Il doit également y avoir une campagne d’affichage ainsi que de communications à la télévision et sur internet.
La pétition permet aux citoyens d’exprimer leur opposition à « la poursuite du financement de la guerre russo-ukrainienne », au « financement de l’État ukrainien pour les dix années à venir » et à « la hausse des prix de l’énergie en raison de la guerre ».
Les Hongrois peuvent indiquer s’ils s’opposent à une, deux ou trois des formules citées, et devront envoyer leur réponse avant le 23 mars, trois semaines avant les élections.
Sur fond de campagne électorale
À la tête du pays depuis près de 16 ans, Viktor Orban est à la traîne dans les sondages indépendants depuis des mois sur fond de stagnation économique, de mécontentement croissant vis-à-vis des services publics et de scandales liés à la protection de l’enfance.

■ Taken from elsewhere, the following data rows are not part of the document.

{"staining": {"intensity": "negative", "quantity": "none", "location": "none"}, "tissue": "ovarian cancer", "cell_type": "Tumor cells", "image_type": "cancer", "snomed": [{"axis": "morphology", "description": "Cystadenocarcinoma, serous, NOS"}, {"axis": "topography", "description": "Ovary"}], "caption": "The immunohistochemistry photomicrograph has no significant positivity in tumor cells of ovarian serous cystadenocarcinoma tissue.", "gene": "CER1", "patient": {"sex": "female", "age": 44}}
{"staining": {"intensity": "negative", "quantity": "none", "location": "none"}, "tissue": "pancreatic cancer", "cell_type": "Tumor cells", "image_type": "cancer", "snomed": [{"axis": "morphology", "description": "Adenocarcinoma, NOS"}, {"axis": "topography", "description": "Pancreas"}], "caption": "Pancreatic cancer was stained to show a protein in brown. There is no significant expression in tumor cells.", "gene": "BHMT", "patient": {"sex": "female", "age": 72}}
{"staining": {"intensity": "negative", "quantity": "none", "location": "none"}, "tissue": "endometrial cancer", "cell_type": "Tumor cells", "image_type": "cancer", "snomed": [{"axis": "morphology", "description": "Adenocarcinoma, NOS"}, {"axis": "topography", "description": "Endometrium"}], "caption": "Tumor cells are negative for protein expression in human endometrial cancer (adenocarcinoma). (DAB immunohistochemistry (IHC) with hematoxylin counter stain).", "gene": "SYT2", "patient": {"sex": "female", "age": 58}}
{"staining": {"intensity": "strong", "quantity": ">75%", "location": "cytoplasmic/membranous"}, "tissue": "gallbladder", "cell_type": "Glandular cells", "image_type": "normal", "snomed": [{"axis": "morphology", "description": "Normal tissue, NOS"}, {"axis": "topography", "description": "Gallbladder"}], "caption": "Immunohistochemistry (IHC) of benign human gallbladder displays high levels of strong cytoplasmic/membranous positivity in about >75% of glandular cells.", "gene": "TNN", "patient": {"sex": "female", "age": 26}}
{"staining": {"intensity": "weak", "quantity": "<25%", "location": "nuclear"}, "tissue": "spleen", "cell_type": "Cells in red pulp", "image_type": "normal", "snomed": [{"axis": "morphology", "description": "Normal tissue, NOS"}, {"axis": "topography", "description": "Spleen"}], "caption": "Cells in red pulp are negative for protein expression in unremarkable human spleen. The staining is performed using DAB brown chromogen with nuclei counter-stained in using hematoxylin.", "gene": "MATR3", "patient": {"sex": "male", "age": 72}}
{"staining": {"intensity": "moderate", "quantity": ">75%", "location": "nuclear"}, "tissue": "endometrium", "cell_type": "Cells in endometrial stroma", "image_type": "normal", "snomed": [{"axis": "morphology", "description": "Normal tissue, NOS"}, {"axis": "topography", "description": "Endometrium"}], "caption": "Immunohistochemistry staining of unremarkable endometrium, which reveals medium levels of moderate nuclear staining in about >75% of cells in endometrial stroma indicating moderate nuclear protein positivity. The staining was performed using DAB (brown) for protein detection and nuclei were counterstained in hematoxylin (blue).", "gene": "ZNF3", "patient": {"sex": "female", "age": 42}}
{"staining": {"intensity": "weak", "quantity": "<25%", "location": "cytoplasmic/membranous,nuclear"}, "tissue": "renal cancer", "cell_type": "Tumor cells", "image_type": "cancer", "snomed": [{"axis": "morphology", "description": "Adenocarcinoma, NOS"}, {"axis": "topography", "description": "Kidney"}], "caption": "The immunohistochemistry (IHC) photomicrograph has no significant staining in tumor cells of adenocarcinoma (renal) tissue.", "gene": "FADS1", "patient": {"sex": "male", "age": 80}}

Son parti, Fidesz, est devancé par la formation Tisza, de Peter Magyar, un ex-membre du sérail devenu virulent critique de Viktor Orban, qui, en l’espace d’un an et demi, a réussi à fédérer le vote de l’opposition.
Peter Magyar, que le Fidesz cherche à présenter comme une « marionnette de Bruxelles », a accusé en retour le parti au pouvoir de recourir à cette pétition pour détourner les électeurs des « vraies questions ».